Whim. Wham. Funga.

I actually have no idea what to say about Gene Colan.  Clifford Meth knows what to say;  you should go read him.  Go read him, and thank him.

But me?  I’ve been trying to write something about Gene Colan since he died, and I’m still no closer than I was when I started.  Here’s a person who had nothing less than a formative effect on me, whose imagination and skill became part of the way I see things.  Thrilling, absolutely unique visions;  things I return to again and again, when I need their refreshment.  I don’t even know why I need them.  I mean, I know why they are good

But I don’t know why I need them.  Everything I could possibly say about Gene Colan has been said already, by people with far greater claims on that saying than I’ll ever have, and I don’t like doing obituaries or eulogies on this blog anyway, and yet…there is the stuff I don’t know, you see.  The stuff I don’t know about it.  I don’t actually know how to eulogize him, when all I ever knew of him was in the pictures that he drew.  And I’m not exactly going to run out of opportunities to have this problem, am I?

Every day we are passing through history, and every day it’s later than we think.  I suppose the Gene Colan books I remember the most now are the ones where Dr. Strange fights the Devil, and where Howard The Duck goes quietly mad on the bus.  These are really deep and soulful things, to me — bottomless as any Hippocrene, art that loses nothing in reproduction except distance.  I used to stare at these ones for hours, absorbed in their texture.  I could still stare at them that way.

What in the hell are we going to do, without all these old guys?

How in the hell do I imagine I’m going to be able to avoid eulogies?

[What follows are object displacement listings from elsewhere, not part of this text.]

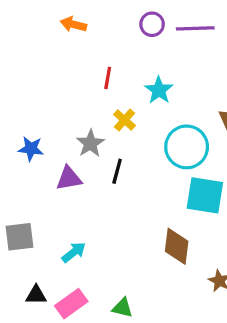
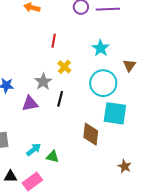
cyan star: (159, 90) -> (101, 48), moved
brown diamond: (177, 246) -> (91, 134), moved
green triangle: (123, 308) -> (53, 157), moved

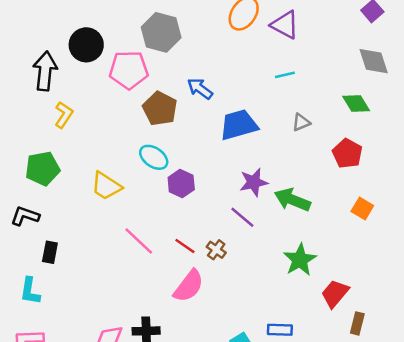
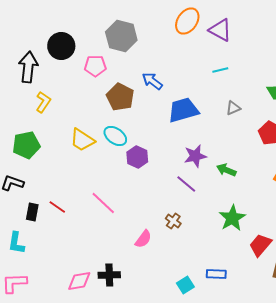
pink pentagon: (129, 70) -> (95, 66), size x0.7
yellow trapezoid: (106, 186) -> (82, 140), moved
green arrow: (292, 200) -> (226, 170), size x0.7
red line: (185, 246) -> (57, 207), moved
brown cross: (216, 250) -> (173, 221), moved
pink semicircle: (189, 286) -> (143, 239), size x0.7

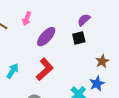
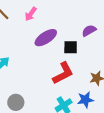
black square: (79, 38) -> (71, 47), moved
red L-shape: (45, 69) -> (63, 73), moved

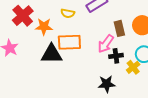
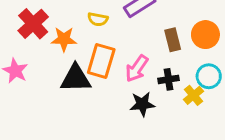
orange rectangle: (69, 42) -> (101, 61), turned -70
pink arrow: (106, 44) -> (137, 68), moved
black star: (107, 84) -> (142, 104), moved

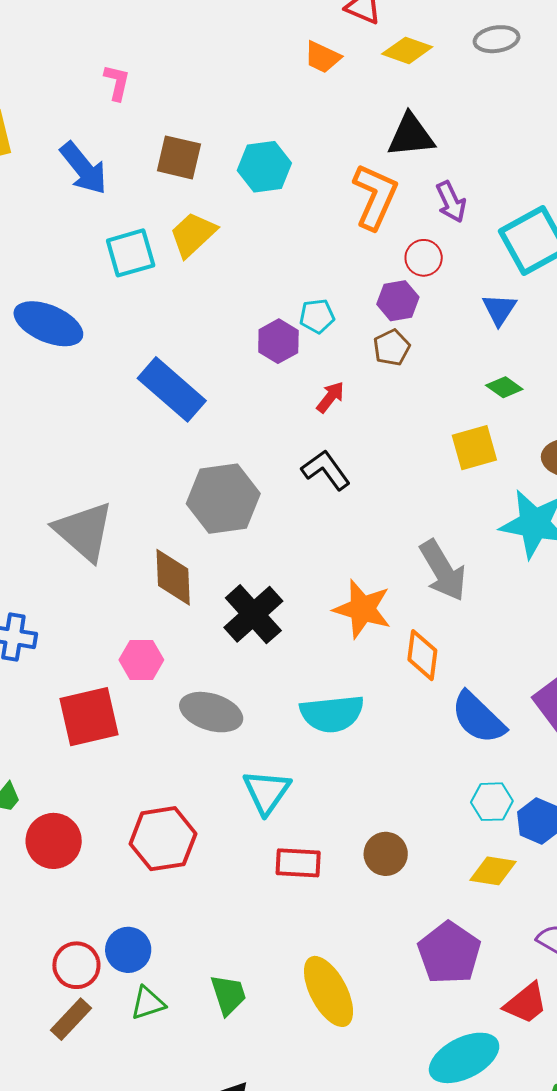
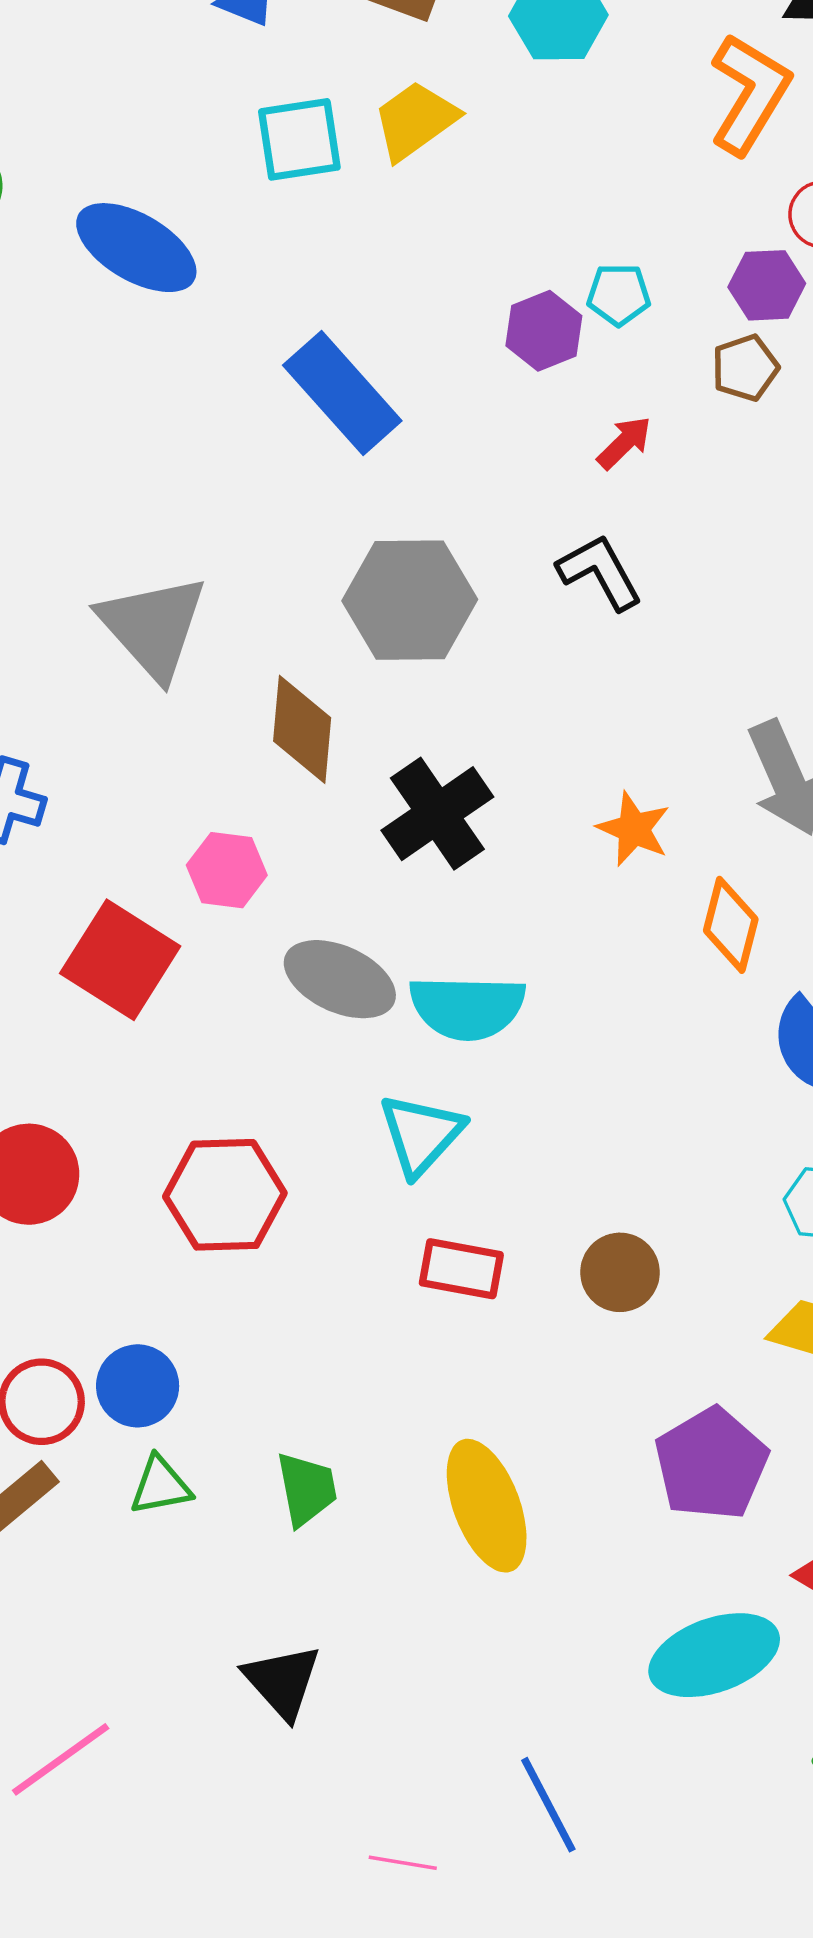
orange star: (362, 609) -> (634, 829), size x0.7
cyan semicircle: (332, 714) -> (467, 1007), moved
red square: (89, 717) -> (120, 960), turned 38

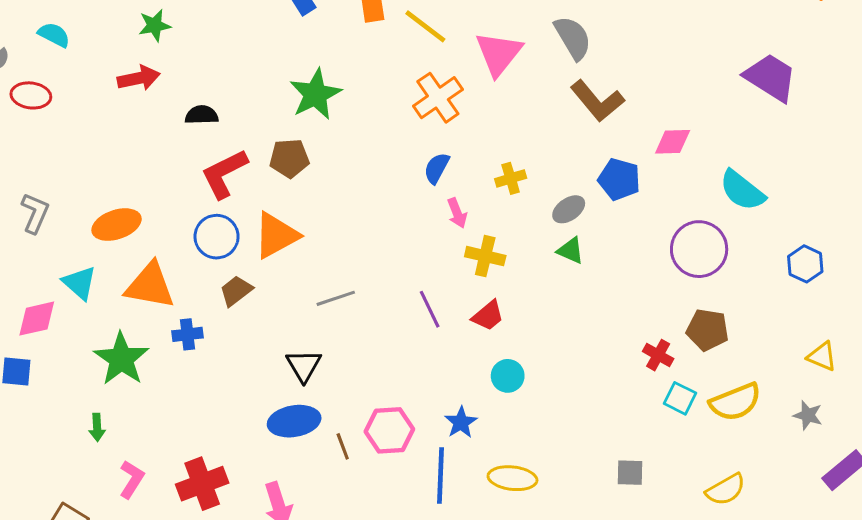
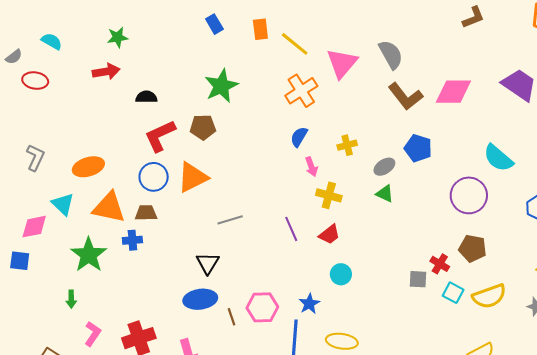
pink diamond: (673, 142) -> (453, 92), moved, size x1.5
brown trapezoid: (236, 291) -> (146, 213), moved, turned 35
gray square: (630, 473) -> (418, 279), moved

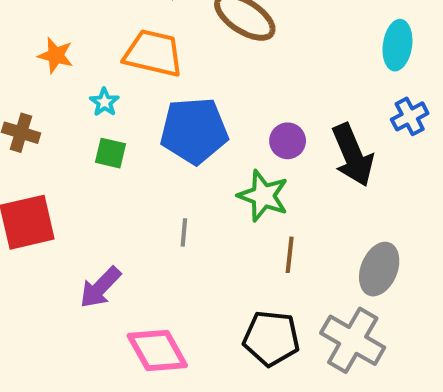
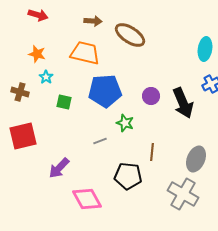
cyan star: (104, 102) -> (46, 77), moved
green star: (263, 196) -> (125, 123), moved, size x0.7
gray line: (184, 232) -> (100, 141), turned 64
black pentagon: (271, 338) -> (128, 176), moved

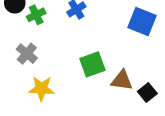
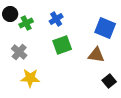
green square: (92, 64) -> (62, 45), moved
brown triangle: (122, 80) -> (96, 55), moved

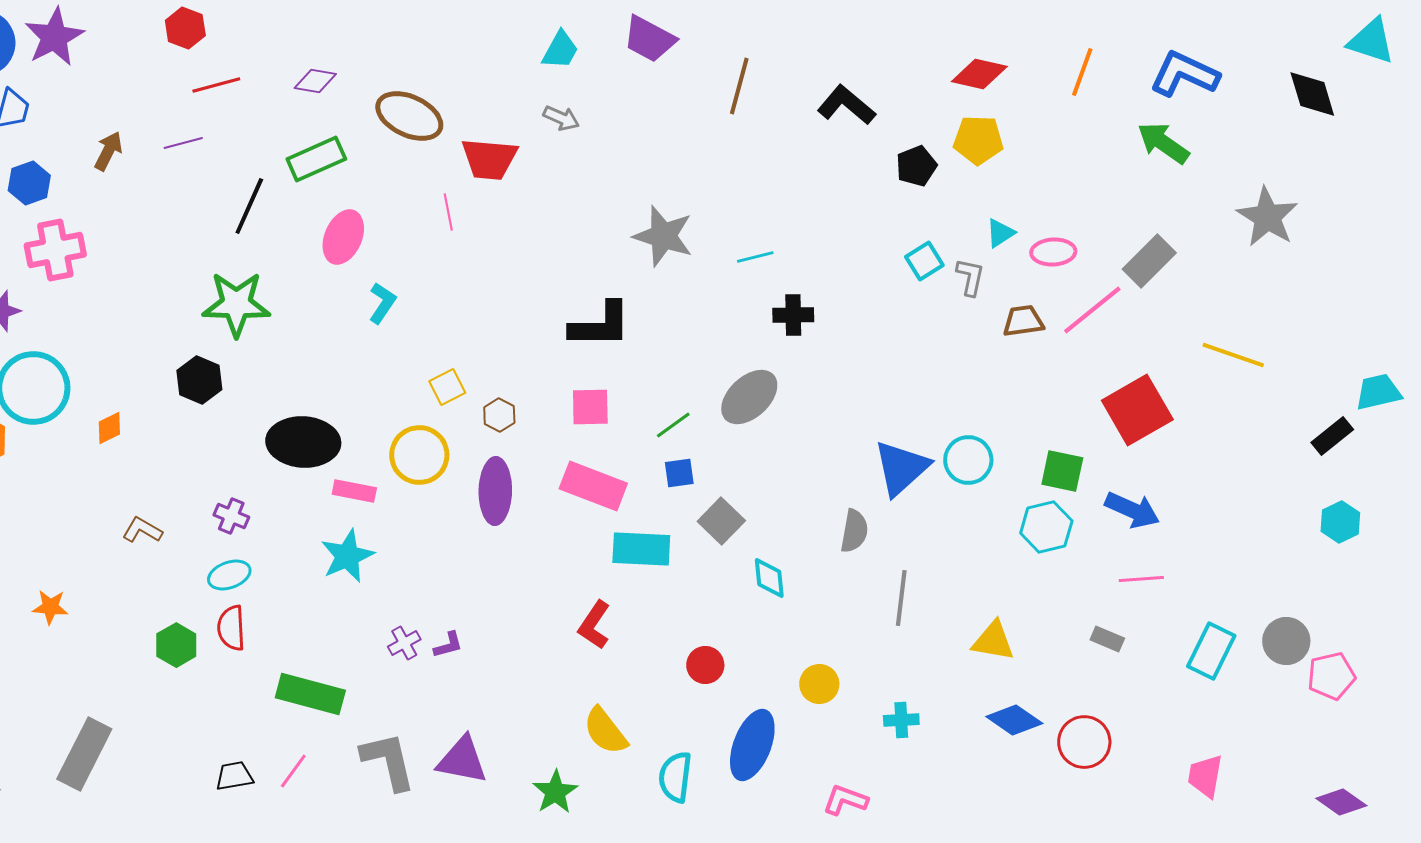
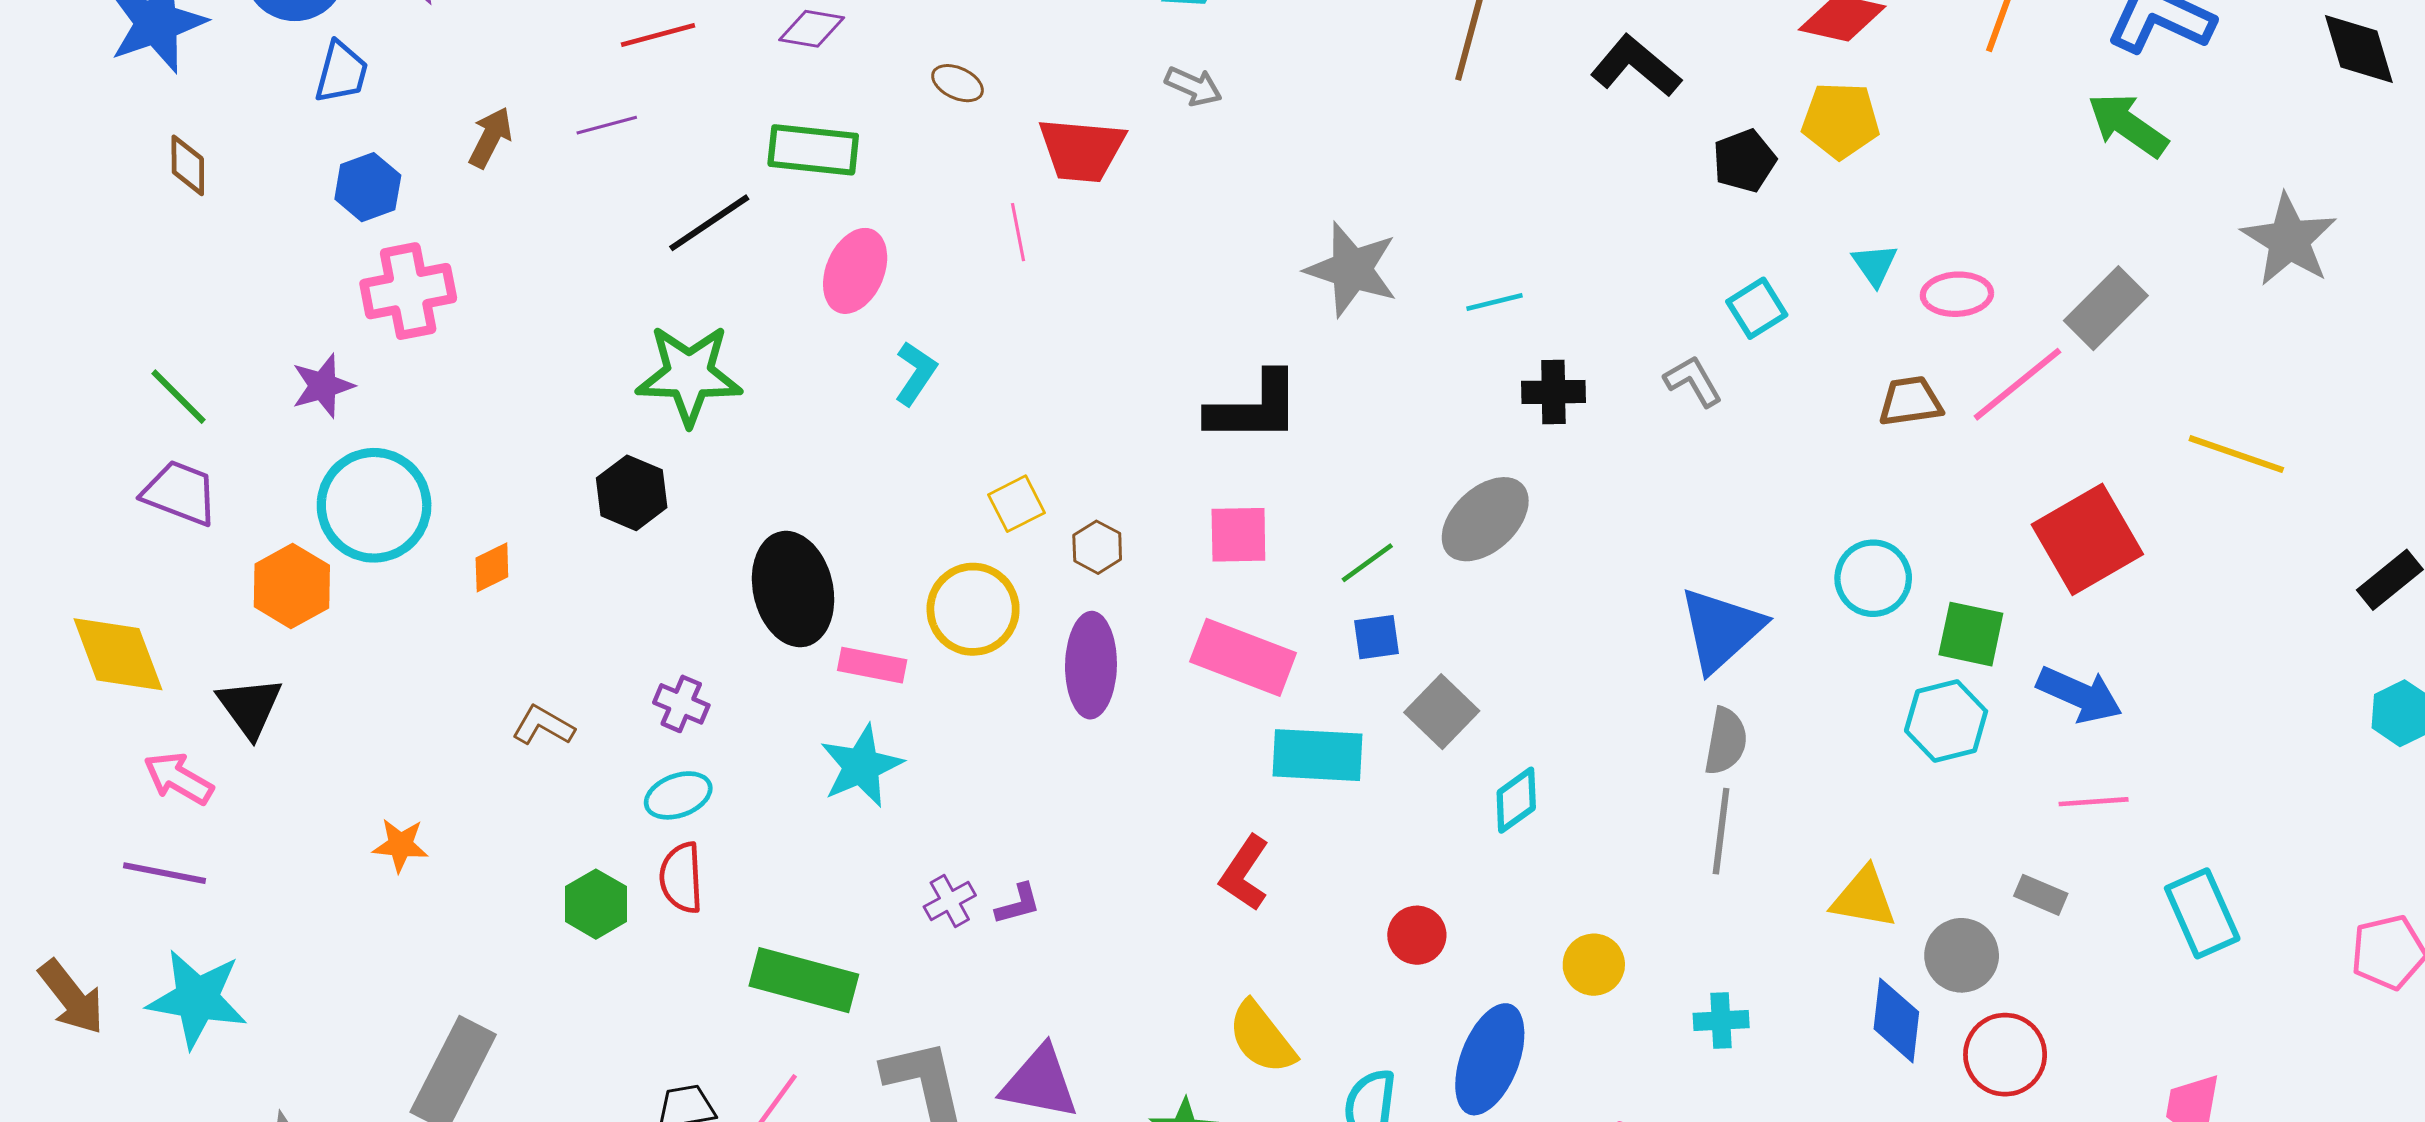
brown ellipse: (409, 116) -> (958, 83), size x0.5
green rectangle: (316, 159) -> (813, 150), turned 30
black line: (249, 206) -> (709, 223), turned 32
cyan triangle: (1000, 233) -> (1875, 265), turned -32
gray L-shape: (970, 277) -> (1693, 381), moved, turned -42
black ellipse: (303, 442) -> (793, 589), turned 74
cyan circle: (968, 460) -> (1873, 578), moved
gray semicircle: (854, 531) -> (1726, 741), moved
cyan diamond: (769, 578) -> (1516, 800), turned 60
gray circle: (1286, 641) -> (1962, 955), moved
cyan rectangle: (1211, 651) -> (2202, 913), turned -50
blue diamond: (1014, 720) -> (1896, 1020), turned 62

I didn’t know Gene Colan, nor do I know how to explain how he delighted my youth.  He did it, though.  I  don’t quite know what to say about it.  It may be quite some time, before I know what to say.

God bless the fellow.


7 responses to “Whim. Wham. Funga.

  1. We’re losing more and more of the Silent generation as time goes on, and we’ll miss them. (Colan, born in ’26, was an early-wave Silent.) Look at Donald Westlake, for another example… what are we going to do without him? Lots of these guys, it’s inconceivable that they might leave us some day, and yet of course they will. And then what?

  2. Gene was good on Howard the Duck, it’s true, but in some ways he wasn’t strictly necessary. Howard was Gerber and Gerber was Howard. But Colan’s work on Tomb of Dracula was just stunning. I’d happily read through a thousand pages of nonsense about stakes and garlic if it meant getting to ogle his pencils. There are few technically better artists (Neal Adams was one back then), but I do believe Colan was my favourite artist of all.